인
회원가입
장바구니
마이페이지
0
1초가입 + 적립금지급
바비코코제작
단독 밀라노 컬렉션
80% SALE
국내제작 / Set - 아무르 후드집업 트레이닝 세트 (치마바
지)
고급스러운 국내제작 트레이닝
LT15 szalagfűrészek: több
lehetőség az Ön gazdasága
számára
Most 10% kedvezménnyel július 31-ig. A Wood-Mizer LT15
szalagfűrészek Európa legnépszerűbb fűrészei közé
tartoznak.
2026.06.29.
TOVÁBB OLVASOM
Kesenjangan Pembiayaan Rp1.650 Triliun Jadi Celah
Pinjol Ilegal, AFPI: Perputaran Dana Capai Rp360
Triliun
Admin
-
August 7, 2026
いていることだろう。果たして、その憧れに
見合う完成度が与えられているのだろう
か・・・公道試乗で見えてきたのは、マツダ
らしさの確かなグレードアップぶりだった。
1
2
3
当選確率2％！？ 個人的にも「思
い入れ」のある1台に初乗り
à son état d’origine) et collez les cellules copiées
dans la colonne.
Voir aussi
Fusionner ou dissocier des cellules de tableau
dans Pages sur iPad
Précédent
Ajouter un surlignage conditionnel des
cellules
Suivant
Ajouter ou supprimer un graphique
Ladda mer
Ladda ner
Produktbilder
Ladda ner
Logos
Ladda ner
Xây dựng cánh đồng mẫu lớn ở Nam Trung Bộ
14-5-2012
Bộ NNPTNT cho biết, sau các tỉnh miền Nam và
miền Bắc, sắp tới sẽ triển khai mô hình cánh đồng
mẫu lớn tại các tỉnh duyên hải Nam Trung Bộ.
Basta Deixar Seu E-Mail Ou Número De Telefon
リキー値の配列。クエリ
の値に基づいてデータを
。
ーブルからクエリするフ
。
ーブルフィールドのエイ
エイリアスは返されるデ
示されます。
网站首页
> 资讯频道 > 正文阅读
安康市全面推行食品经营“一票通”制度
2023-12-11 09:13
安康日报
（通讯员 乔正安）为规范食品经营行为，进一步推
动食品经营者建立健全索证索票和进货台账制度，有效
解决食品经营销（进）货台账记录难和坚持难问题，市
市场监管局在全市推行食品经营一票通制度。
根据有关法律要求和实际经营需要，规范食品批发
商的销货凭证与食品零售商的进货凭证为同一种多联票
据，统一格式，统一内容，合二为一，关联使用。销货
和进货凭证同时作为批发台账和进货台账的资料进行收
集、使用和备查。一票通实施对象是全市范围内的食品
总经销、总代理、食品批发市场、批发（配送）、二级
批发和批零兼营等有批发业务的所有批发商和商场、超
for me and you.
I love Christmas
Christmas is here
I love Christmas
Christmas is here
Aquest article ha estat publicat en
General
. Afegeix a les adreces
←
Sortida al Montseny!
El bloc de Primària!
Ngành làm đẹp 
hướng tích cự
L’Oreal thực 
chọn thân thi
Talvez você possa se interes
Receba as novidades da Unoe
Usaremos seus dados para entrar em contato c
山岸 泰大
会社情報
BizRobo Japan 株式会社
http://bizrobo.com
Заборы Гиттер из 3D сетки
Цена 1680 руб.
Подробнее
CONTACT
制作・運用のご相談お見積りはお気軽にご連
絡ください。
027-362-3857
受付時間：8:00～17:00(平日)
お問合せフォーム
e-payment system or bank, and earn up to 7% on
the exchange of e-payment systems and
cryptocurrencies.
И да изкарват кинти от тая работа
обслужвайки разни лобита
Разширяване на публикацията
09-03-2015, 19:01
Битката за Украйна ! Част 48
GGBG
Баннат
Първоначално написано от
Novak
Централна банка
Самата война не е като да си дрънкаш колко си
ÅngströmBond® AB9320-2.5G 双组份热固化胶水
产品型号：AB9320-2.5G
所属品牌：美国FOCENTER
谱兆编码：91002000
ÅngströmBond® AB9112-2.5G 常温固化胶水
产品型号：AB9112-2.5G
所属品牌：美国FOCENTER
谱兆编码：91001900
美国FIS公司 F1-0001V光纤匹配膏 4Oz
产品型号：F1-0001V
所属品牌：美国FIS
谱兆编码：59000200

————

REQUIREMENT: Copy out every line of the records above, without changing, adding, or leaving out anything.

EXERCISE OUTPUT:
인
회원가입
장바구니
마이페이지
0
1초가입 + 적립금지급
바비코코제작
단독 밀라노 컬렉션
80% SALE
국내제작 / Set - 아무르 후드집업 트레이닝 세트 (치마바
지)
고급스러운 국내제작 트레이닝
LT15 szalagfűrészek: több
lehetőség az Ön gazdasága
számára
Most 10% kedvezménnyel július 31-ig. A Wood-Mizer LT15
szalagfűrészek Európa legnépszerűbb fűrészei közé
tartoznak.
2026.06.29.
TOVÁBB OLVASOM
Kesenjangan Pembiayaan Rp1.650 Triliun Jadi Celah
Pinjol Ilegal, AFPI: Perputaran Dana Capai Rp360
Triliun
Admin
-
August 7, 2026
いていることだろう。果たして、その憧れに
見合う完成度が与えられているのだろう
か・・・公道試乗で見えてきたのは、マツダ
らしさの確かなグレードアップぶりだった。
1
2
3
当選確率2％！？ 個人的にも「思
い入れ」のある1台に初乗り
à son état d’origine) et collez les cellules copiées
dans la colonne.
Voir aussi
Fusionner ou dissocier des cellules de tableau
dans Pages sur iPad
Précédent
Ajouter un surlignage conditionnel des
cellules
Suivant
Ajouter ou supprimer un graphique
Ladda mer
Ladda ner
Produktbilder
Ladda ner
Logos
Ladda ner
Xây dựng cánh đồng mẫu lớn ở Nam Trung Bộ
14-5-2012
Bộ NNPTNT cho biết, sau các tỉnh miền Nam và
miền Bắc, sắp tới sẽ triển khai mô hình cánh đồng
mẫu lớn tại các tỉnh duyên hải Nam Trung Bộ.
Basta Deixar Seu E-Mail Ou Número De Telefon
リキー値の配列。クエリ
の値に基づいてデータを
。
ーブルからクエリするフ
。
ーブルフィールドのエイ
エイリアスは返されるデ
示されます。
网站首页
> 资讯频道 > 正文阅读
安康市全面推行食品经营“一票通”制度
2023-12-11 09:13
安康日报
（通讯员 乔正安）为规范食品经营行为，进一步推
动食品经营者建立健全索证索票和进货台账制度，有效
解决食品经营销（进）货台账记录难和坚持难问题，市
市场监管局在全市推行食品经营一票通制度。
根据有关法律要求和实际经营需要，规范食品批发
商的销货凭证与食品零售商的进货凭证为同一种多联票
据，统一格式，统一内容，合二为一，关联使用。销货
和进货凭证同时作为批发台账和进货台账的资料进行收
集、使用和备查。一票通实施对象是全市范围内的食品
总经销、总代理、食品批发市场、批发（配送）、二级
批发和批零兼营等有批发业务的所有批发商和商场、超
for me and you.
I love Christmas
Christmas is here
I love Christmas
Christmas is here
Aquest article ha estat publicat en
General
. Afegeix a les adreces
←
Sortida al Montseny!
El bloc de Primària!
Ngành làm đẹp 
hướng tích cự
L’Oreal thực 
chọn thân thi
Talvez você possa se interes
Receba as novidades da Unoe
Usaremos seus dados para entrar em contato c
山岸 泰大
会社情報
BizRobo Japan 株式会社
http://bizrobo.com
Заборы Гиттер из 3D сетки
Цена 1680 руб.
Подробнее
CONTACT
制作・運用のご相談お見積りはお気軽にご連
絡ください。
027-362-3857
受付時間：8:00～17:00(平日)
お問合せフォーム
e-payment system or bank, and earn up to 7% on
the exchange of e-payment systems and
cryptocurrencies.
И да изкарват кинти от тая работа
обслужвайки разни лобита
Разширяване на публикацията
09-03-2015, 19:01
Битката за Украйна ! Част 48
GGBG
Баннат
Първоначално написано от
Novak
Централна банка
Самата война не е като да си дрънкаш колко си
ÅngströmBond® AB9320-2.5G 双组份热固化胶水
产品型号：AB9320-2.5G
所属品牌：美国FOCENTER
谱兆编码：91002000
ÅngströmBond® AB9112-2.5G 常温固化胶水
产品型号：AB9112-2.5G
所属品牌：美国FOCENTER
谱兆编码：91001900
美国FIS公司 F1-0001V光纤匹配膏 4Oz
产品型号：F1-0001V
所属品牌：美国FIS
谱兆编码：59000200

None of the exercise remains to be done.